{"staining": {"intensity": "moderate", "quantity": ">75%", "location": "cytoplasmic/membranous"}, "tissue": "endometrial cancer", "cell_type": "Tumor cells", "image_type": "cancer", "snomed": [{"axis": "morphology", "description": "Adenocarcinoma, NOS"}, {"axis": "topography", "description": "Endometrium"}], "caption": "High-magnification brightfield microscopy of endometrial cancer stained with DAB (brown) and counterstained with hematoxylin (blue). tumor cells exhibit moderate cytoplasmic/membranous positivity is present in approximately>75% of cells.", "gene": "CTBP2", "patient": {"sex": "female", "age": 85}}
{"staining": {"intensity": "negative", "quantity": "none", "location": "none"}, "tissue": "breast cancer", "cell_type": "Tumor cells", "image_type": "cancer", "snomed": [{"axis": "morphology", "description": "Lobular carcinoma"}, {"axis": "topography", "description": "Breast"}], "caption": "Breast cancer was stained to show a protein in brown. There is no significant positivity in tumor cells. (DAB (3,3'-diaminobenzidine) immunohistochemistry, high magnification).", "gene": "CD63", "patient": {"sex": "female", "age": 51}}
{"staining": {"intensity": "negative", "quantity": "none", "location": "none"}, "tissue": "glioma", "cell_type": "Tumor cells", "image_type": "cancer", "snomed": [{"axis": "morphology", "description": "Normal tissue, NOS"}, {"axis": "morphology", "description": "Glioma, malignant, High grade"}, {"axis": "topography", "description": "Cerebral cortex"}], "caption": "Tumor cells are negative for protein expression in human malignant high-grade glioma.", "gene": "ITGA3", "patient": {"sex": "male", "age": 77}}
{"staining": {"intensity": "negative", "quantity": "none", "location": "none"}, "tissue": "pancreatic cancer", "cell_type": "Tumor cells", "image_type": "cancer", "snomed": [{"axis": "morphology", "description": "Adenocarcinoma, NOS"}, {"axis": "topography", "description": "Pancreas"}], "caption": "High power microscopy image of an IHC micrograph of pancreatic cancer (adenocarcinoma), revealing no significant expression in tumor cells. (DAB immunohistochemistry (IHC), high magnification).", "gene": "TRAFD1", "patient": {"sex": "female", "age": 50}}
..........
= Task item =
From the first line to the last, retype the data exactly.

= Reply =
{"staining": {"intensity": "moderate", "quantity": ">75%", "location": "cytoplasmic/membranous"}, "tissue": "endometrial cancer", "cell_type": "Tumor cells", "image_type": "cancer", "snomed": [{"axis": "morphology", "description": "Adenocarcinoma, NOS"}, {"axis": "topography", "description": "Endometrium"}], "caption": "High-magnification brightfield microscopy of endometrial cancer stained with DAB (brown) and counterstained with hematoxylin (blue). tumor cells exhibit moderate cytoplasmic/membranous positivity is present in approximately>75% of cells.", "gene": "CTBP2", "patient": {"sex": "female", "age": 85}}
{"staining": {"intensity": "negative", "quantity": "none", "location": "none"}, "tissue": "breast cancer", "cell_type": "Tumor cells", "image_type": "cancer", "snomed": [{"axis": "morphology", "description": "Lobular carcinoma"}, {"axis": "topography", "description": "Breast"}], "caption": "Breast cancer was stained to show a protein in brown. There is no significant positivity in tumor cells. (DAB (3,3'-diaminobenzidine) immunohistochemistry, high magnification).", "gene": "CD63", "patient": {"sex": "female", "age": 51}}
{"staining": {"intensity": "negative", "quantity": "none", "location": "none"}, "tissue": "glioma", "cell_type": "Tumor cells", "image_type": "cancer", "snomed": [{"axis": "morphology", "description": "Normal tissue, NOS"}, {"axis": "morphology", "description": "Glioma, malignant, High grade"}, {"axis": "topography", "description": "Cerebral cortex"}], "caption": "Tumor cells are negative for protein expression in human malignant high-grade glioma.", "gene": "ITGA3", "patient": {"sex": "male", "age": 77}}
{"staining": {"intensity": "negative", "quantity": "none", "location": "none"}, "tissue": "pancreatic cancer", "cell_type": "Tumor cells", "image_type": "cancer", "snomed": [{"axis": "morphology", "description": "Adenocarcinoma, NOS"}, {"axis": "topography", "description": "Pancreas"}], "caption": "High power microscopy image of an IHC micrograph of pancreatic cancer (adenocarcinoma), revealing no significant expression in tumor cells. (DAB immunohistochemistry (IHC), high magnification).", "gene": "TRAFD1", "patient": {"sex": "female", "age": 50}}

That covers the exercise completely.